Démission : la démission équivoque doit être requalifiée en prise d’acte de la rupture
22 novembre 2019 Elisabeth Graëve

Lorsque les circonstances entourant une démission la rendent équivoque, le juge doit la requalifier en une prise d’acte de la rupture du contrat de travail et en conséquence se prononcer sur les griefs invoqués par le salarié (Cass. soc. 20 novembre 2019 n° 18-25.155).

Si ces derniers sont d’une gravité telle qu’ils rendent impossible la poursuite du contrat de travail, la prise d’acte produira les effets d’un licenciement sans cause réelle et sérieuse. Dans le cas contraire, elle produira les effets d’une démission.

Il s’agit d’une confirmation de jurisprudence (Cass. soc., 30 mai 2007, n°05-45.583).

En l’espèce, un salarié démissionne mais se rétracte 5 jours plus tard en adressant à son employeur une lettre invoquant des griefs à son encontre.

Il saisit ensuite le CPH afin d’obtenir la requalification de sa démission en une prise d’acte de la rupture produisant les effets d’un licenciement sans cause réelle et sérieuse.

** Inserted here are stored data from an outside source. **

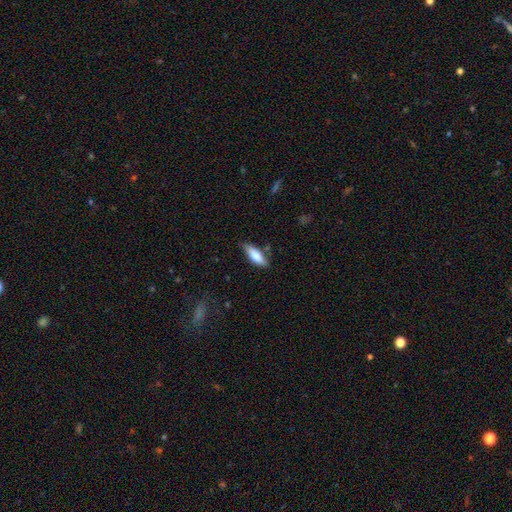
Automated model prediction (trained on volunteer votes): A smooth galaxy with no disk features (80%) that is in between round and cigar-shaped (64%).

Vote fractions:
- Smooth or featured? smooth: 80% / featured or disk: 14% / star or artifact: 6%
- How rounded? in between: 64% / cigar-shaped: 34% / round: 2%
- Merging? none: 67% / minor disturbance: 25% / major disturbance: 5% / merger: 4%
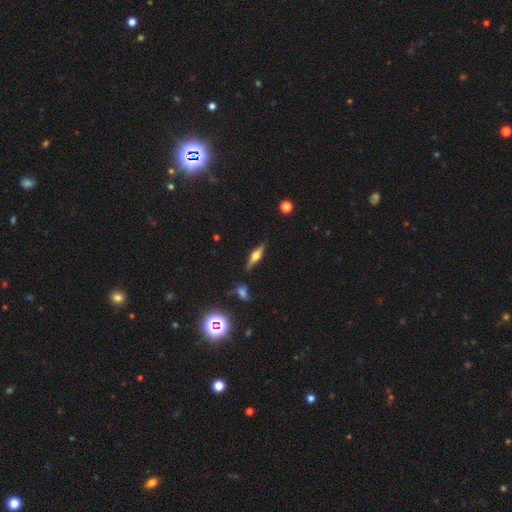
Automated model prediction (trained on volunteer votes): Morphology: type=featured or disk (62%); edge-on=yes (95%); edge-on bulge=rounded (91%); merging=none (84%).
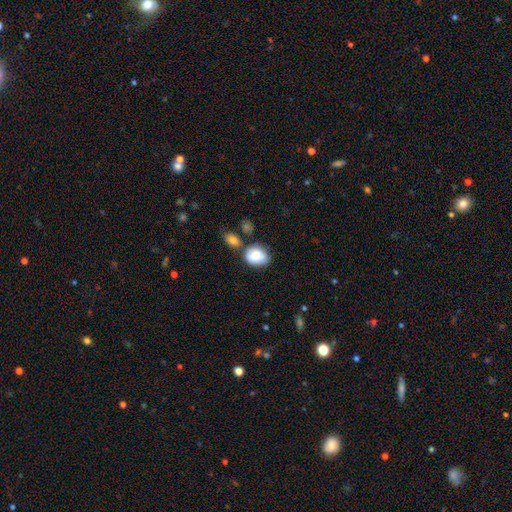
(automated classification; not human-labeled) A smooth galaxy with no disk features (80%) that is in between round and cigar-shaped (58%). Merging: none (52%).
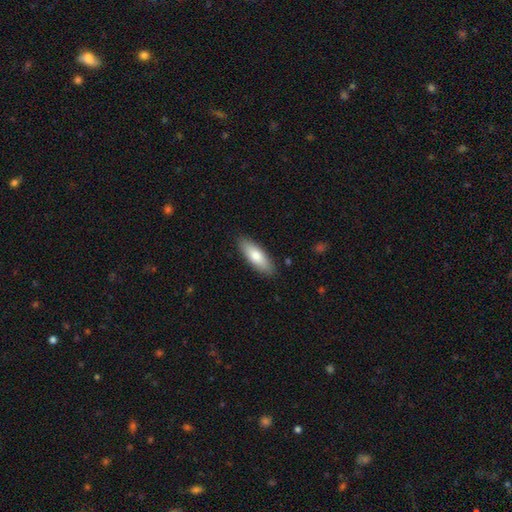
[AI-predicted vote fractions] smooth 77%, featured or disk 17%, star or artifact 6%. Down the decision tree: how rounded — in between (61%); merging — none (88%).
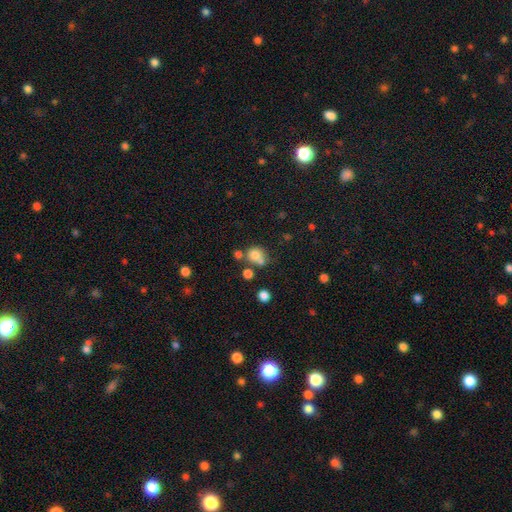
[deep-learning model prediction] Smooth or featured? Predicted: smooth (p=0.76). How rounded? Predicted: round (p=0.76). Merging? Predicted: none (p=0.47).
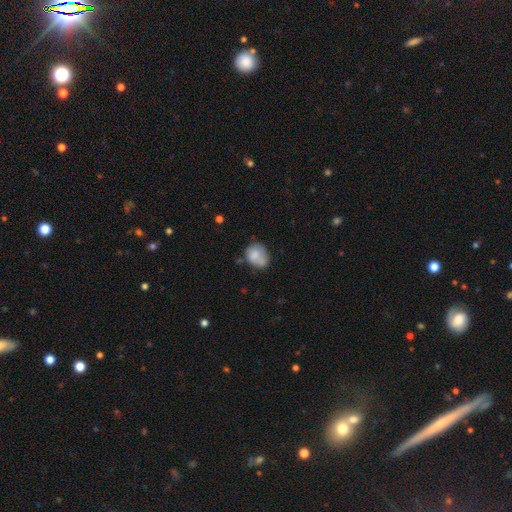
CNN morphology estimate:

La Cour d’appel le déboute de sa demande jugeant :

  • Que le salarié ne rapporte pas la preuve de ses allégations selon lesquelles son employeur l’aurait incité à démissionner
  • Que « sa rétractation dans un court délai ne suffît pas, à elle seule, à démontrer que sa volonté de mettre fin unilatéralement au contrat de travail a été viciée par des pressions extérieures»

La Cour de cassation casse cette décision et rappelle qu’une démission, même notifiée sans réserve, peut être ultérieurement remise en cause par le salarié en cas de vice du consentement ou de manquements imputés à l’employeur s’il résulte des circonstances antérieures ou contemporaines à la démission qu’, à la date à laquelle elle a été donnée, celle-ci était équivoque.

En pareilles circonstances, le juge doit requalifier cette démission en une prise d’acte de la rupture et se prononcer sur les griefs invoqués par le salarié.